With the elevator’s lift her symptoms intensified. She tried to focus on her reflection, Covey’s, keep them distinguished. But Covey’s impression appeared to switch with Mendenhall’s. Her memory stopped, then jumped, lost temporal order but sharpened in other ways.
The door opened on an early floor. Someone came in. Or the elevator didn’t move at first. It was just she and Covey, needles ready. Or the door didn’t open. No one came in. Her mind went back down to Pathology, retraced the ascent: They stopped on Four; Ben-Curtis came in, and she knew what he was thinking. She heard what he was thinking. I’m going out. To watch.
She told him to go to a room in Pathology first. To see who was there. To talk to them, watch them for a little while. Then go out and find Thorpe.
The elevator didn’t move at first. She felt it begin to rise, focused on Covey’s reflection in the doors. Her own had folded into itself, vanished, appeared halfway, slunk again into invisibility. No one came in.
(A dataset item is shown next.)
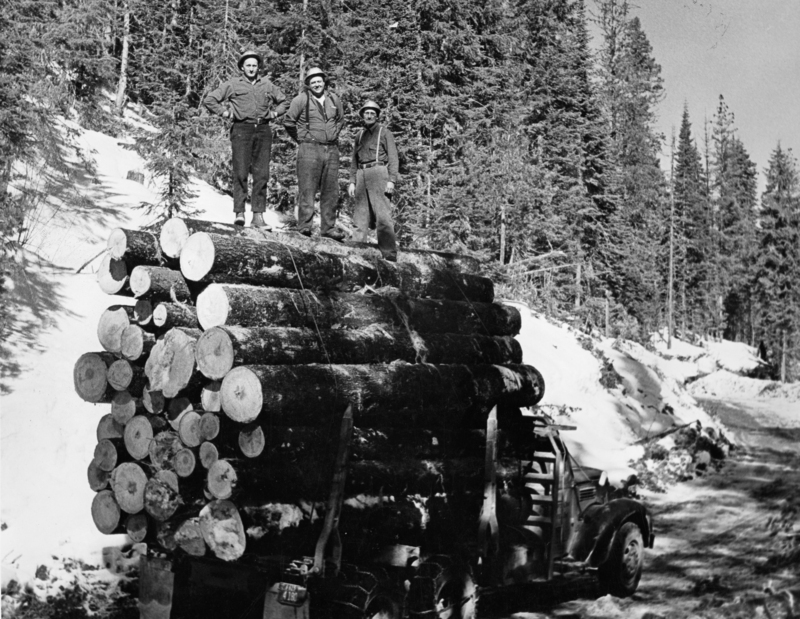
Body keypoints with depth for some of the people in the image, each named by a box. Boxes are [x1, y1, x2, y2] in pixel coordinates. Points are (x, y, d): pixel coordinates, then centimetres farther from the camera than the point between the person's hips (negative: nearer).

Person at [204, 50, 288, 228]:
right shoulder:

Then empty syringes were on the floor. Mendenhall and Covey were off the elevator and inside the entryway to the roof. The purple empties rolled, made hollow noises. Mendenhall’s right thumb was sore, sprained. Covey was trembling. Blood trickled down her forearm. Not her blood. She had no wound. She trembled and did not appear able to move.
Mendenhall’s left wrist was sore, also sprained.
“Follow me,” she told Covey. She used the hem of her t-shirt to wipe clean the blood. She offered her hand. “Take a deep breath and follow me.”
“I don’t care if no one finds them,” said Covey. She would not move. From the back Mendenhall wrapped her arms about Covey, gently cupping her elbows. They held still together, matched their breathing. Covey’s form relaxed against her. She lightened.
Mendenhall imagined her rising, slipping upward through her arms.
“Come.”
Mendenhall pushed open the roof door. She had forgotten it would be night. She was expecting day. Ashes fell from a black sky.
A red laser twirled in the whitefall. They could smell distant fire.
63.
Mullich stood beside the relic, his silhouette tall against the orange night sky. Smoke veiled the stars. He was slicing the laser over the backlit hills, the beam made solid by the fine ash filling the air. Mendenhall held her arm across Covey’s shoulders, let her lean into their shuffle across the roof.